Se il 2011 è stato l’anno del dual-core, il 2012 accoglie tecnologie quadriprocessore. Tegra 3 di Nvidia è cinque volte più veloce del Tegra 2. Si progetta il quad-core Snapdragon Cpi con una velocità di 2.5GHz e la componente Adrem che porta la risoluzione grafica alla qualità delle animazioni del gaming.
Molti smartphone 2012 avranno la tecnologia Nfc integrata, ossia basterà oscillare il telefono davanti a un totem di pagamento per effettuare una transazione.
Naturalmente, affinchè questa tendenza prenda piede, è necessario uno sforzo comune di produttori, provider di Rete a libero accesso e retailer per l’installazione e l’attuazione dei pagamenti mobile.
I display ad altissima risoluzione saranno su Samsung Galaxy Nexus e sull’Htc Rezound. La quantità dei pixel sarà però inversamente proporzionale alla larghezza degli schermi che vedranno le loro dimensioni ridotte.

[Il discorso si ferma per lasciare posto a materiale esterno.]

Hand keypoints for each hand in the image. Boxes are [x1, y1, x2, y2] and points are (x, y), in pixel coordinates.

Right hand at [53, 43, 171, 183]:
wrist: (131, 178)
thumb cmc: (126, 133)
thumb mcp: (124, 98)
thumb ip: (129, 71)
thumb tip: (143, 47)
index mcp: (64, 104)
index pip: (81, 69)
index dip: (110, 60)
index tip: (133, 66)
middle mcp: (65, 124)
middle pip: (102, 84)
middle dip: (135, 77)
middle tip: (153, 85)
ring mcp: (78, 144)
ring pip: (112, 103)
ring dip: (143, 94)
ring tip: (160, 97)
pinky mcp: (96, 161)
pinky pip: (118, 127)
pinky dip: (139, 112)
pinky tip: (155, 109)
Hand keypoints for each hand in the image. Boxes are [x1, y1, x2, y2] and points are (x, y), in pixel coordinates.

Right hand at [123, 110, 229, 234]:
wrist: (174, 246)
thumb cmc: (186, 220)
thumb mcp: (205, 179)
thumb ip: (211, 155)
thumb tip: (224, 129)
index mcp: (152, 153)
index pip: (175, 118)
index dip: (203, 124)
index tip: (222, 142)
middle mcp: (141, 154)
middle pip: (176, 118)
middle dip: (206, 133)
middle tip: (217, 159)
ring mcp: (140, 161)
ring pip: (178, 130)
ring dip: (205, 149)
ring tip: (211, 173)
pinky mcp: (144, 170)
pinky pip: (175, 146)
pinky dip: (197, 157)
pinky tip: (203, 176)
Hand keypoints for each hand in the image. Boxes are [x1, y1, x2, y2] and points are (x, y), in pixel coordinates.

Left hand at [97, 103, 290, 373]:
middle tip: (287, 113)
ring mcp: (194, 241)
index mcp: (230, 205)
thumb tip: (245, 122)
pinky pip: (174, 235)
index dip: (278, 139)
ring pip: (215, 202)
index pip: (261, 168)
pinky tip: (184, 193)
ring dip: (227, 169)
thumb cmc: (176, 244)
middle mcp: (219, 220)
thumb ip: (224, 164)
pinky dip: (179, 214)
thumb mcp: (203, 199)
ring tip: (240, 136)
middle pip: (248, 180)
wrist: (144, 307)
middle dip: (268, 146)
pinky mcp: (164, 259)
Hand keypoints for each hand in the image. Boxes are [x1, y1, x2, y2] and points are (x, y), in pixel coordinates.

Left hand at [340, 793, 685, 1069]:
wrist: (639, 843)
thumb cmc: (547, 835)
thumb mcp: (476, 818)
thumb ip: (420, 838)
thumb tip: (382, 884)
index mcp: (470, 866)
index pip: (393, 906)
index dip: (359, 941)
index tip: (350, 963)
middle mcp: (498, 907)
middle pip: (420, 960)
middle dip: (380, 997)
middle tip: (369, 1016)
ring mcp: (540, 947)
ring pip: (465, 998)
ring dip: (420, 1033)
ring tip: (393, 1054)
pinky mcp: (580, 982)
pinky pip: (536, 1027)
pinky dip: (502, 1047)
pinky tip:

La 4G Lte aumenta drasticamente la velocità delle reti 3G e Verizon è stato il primo operatore a integrare la tecnoloia sull’HTC Thunder Bolt e sul Samsung Droid
Charge. At&t sta sperimentando la soluzione per i problemi relativi alla durata delle batterie.
Google e Microsoft guardano al voice control come la killer application dei loro smartphone del futuro.
Le applicazioni “realtà aumentata” potrebbero essere integrate nei telefoni intelligenti, al fine di potenziare le ricerche visuali già presenti sui motori Bing e Google e supportare le funzioni di mapping e geolocalizzazione.
Il punto di debolezza restano le batterie. Le tecnologie che potrebbero prolungarne la vita, ma per ora l’unica soluzione è l’ottimizzazione dei consumi.